1) it can encode the entire pipeline including non-xml code in one file,
including embedding the xproc pipeline and passing it to calabash all
inline in one file.
but
2) its not xml.... I personally dont find xml syntax very appetizing for
writing procedural (or functional) programs, which is why I prefer
xquery to xslt,
even though xslt is more powerful. But I do the appreciate the
alternate view ...
But if your willing to suffer with your document not being xml, but *is*
self contained
Your pipeline example in xmlsh assuming the calabash extension is loaded
and tidy is in the path would be something like this
tidy < http://somefile.com | xproc <[
<p:pipeline xmlns:p="http://www.w3.org/ns/xproc"
xmlns:my="http://www.ltg.ed.ac.uk/~ht/">
<p:identity/>
</p:pipeline>
]>
A similar thing could be written in a more common unix shell script but
with more convoluted syntax.
Philip Fennell wrote:
> Henry,
>
> Thanks too, but my ideal scenario is to encapsulate the entire
> description of the pipeline into a single document of one format (XML)
> that can be executed with as few dependencies as possible. The reason
> that I'm so adamant about XProc being able to do this is that I think
> the inability of XProc to either allow an expression in p:data/@href or
> use p:data/p:with-option is somewhat of an omission.
>
> There are potentially other use-cases beyond HTML Tidy. Taking URIs from
> source documents that point to non-XML files (CSS), retrieving them so
> that they can be processed using XSLT + Regular Expressions is not so
> much of an edge-case that it can't/shouldn't be easily supported.
>
>
> Regards
>
> Philip Fennell
>
>
>
> -----Original Message-----
> From: Henry S. Thompson [mailto:ht@inf.ed.ac.uk]
> Sent: 01 May 2009 13:16
> To: Philip Fennell
> Cc: XProc Dev
> Subject: Re: How do you pass step options to p:data/@href???
>
> -----BEGIN PGP SIGNED MESSAGE-----
> Hash: SHA1
>
> Philip Fennell writes:
>
>
>> Thanks Norm, but I don't hink that helps.
>>
>>
>>> If you're reading a document flowing through a pipeline, then it is
>>>
>> XML.
>>
>> That's exactly what I'm not trying to do. I'm wanting to invoke Tidy
>> on an HTML document that is not well-formed XML so that I can do
>> further processing on it. Therefore I need to use p:data to get hold
>> of a non-XML document.
>>
>
> An alternative for this, and as you point out other similar
> up-translation/input coversion pipelines, is to define a script which
> calls wget/curl/your-choice and pipes the result to tidy, along the
> lines of
>
> fetch-and-tidy.sh:
> #!/bin/sh
> uri=$1
> shift
> wget --output-document - "$uri" 2>/dev/null | tidy "$@"
>
> fetch-and-tidy.bat:
> @echo off
> set file=%1
> shift
> wget --output-document - %file% 2>NUL: | tidy %1 %2 %3 %4 %5 %6 %7 %8
> %9"
>
> <p:pipeline xmlns:p="http://www.w3.org/ns/xproc"
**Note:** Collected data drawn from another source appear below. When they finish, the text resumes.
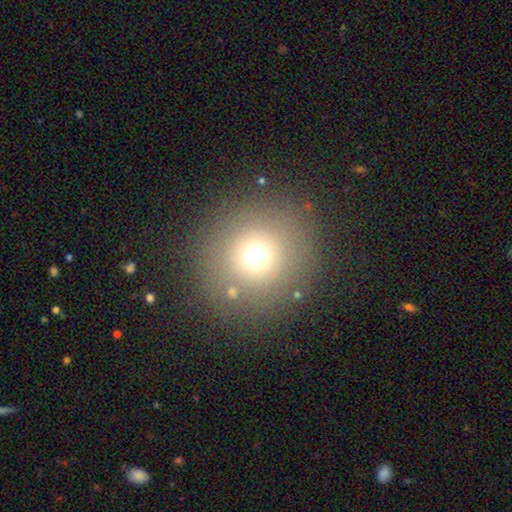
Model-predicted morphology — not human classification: The model was most divided on "smooth or featured": smooth: 68%, star or artifact: 20%, featured or disk: 12%. More confident: how rounded — round (94%); merging — none (85%).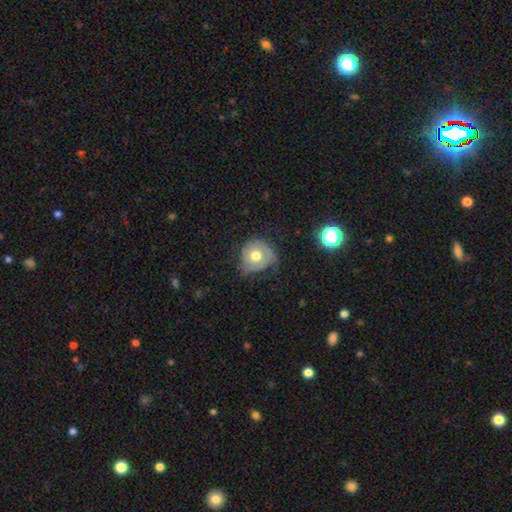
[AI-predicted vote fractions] The model was most divided on "smooth or featured": featured or disk: 47%, smooth: 45%, star or artifact: 8%. Remaining: merging — none (47%).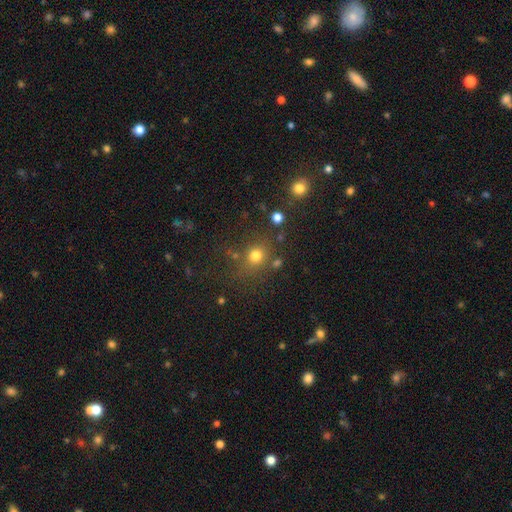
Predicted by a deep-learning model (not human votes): Q: Smooth or featured?
A: smooth (75%); runner-up: star or artifact (18%)
Q: How rounded?
A: round (80%); runner-up: in between (19%)
Q: Merging?
A: none (73%); runner-up: minor disturbance (12%)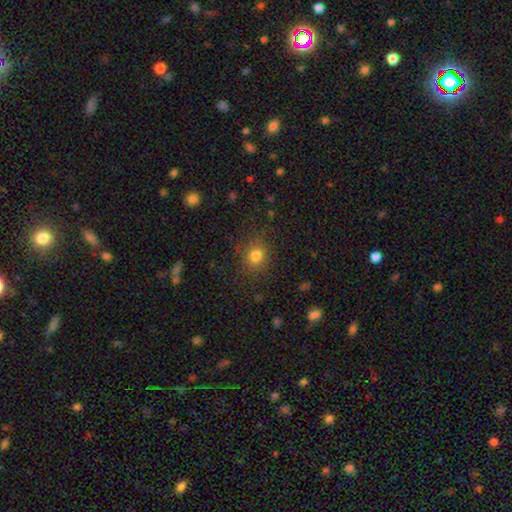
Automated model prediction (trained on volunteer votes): Smooth or featured? smooth (80%)
How rounded? round (68%)
Merging? none (82%)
> xmlns:my="http://www.ltg.ed.ac.uk/~ht/">
> <p:declare-step name="fetch-and-tidy" type="my:tidy">
> <p:option name="href"/>
> <p:output port="result" primary="true"/>
>
> <p:exec command="fetch-and-tidy.bat" source-is-xml="false"
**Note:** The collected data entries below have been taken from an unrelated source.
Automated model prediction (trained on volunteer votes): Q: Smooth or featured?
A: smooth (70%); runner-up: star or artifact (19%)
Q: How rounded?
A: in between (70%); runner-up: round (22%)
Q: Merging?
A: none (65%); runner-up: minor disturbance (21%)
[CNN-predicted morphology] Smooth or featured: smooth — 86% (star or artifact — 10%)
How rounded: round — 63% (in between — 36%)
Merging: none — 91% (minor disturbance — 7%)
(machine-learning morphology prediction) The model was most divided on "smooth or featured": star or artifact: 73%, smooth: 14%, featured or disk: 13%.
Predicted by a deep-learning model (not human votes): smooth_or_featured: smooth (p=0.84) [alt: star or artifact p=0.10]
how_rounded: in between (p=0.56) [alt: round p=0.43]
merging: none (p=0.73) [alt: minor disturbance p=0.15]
> result-is-xml="true" wrap-result-lines="false" name="ft">
> <p:with-option name="args" select="concat('"',$href,'"
> -asxml --quiet yes --show-warnings no --doctype omit --numeric-entities
> yes --output-xml yes')">
> <p:empty/>
> </p:with-option>
> <p:input port="source">
> <p:empty/>
> </p:input>
> </p:exec>
> <p:unwrap match="c:result"/>
> </p:declare-step>
> <my:tidy href="http://www.ltg.ed.ac.uk/~ht/xx.html"/>
> </p:pipeline>
>
> The above works in Calabash 0.9.9
>
> Note that in any case you need to tweak your pipeline a bit from where
> you and Norm left it, to get the xmlness of things accurately reflected.
> The following works in Calabash 0.9.9:
>
> <p:pipeline xmlns:p="http://www.w3.org/ns/xproc"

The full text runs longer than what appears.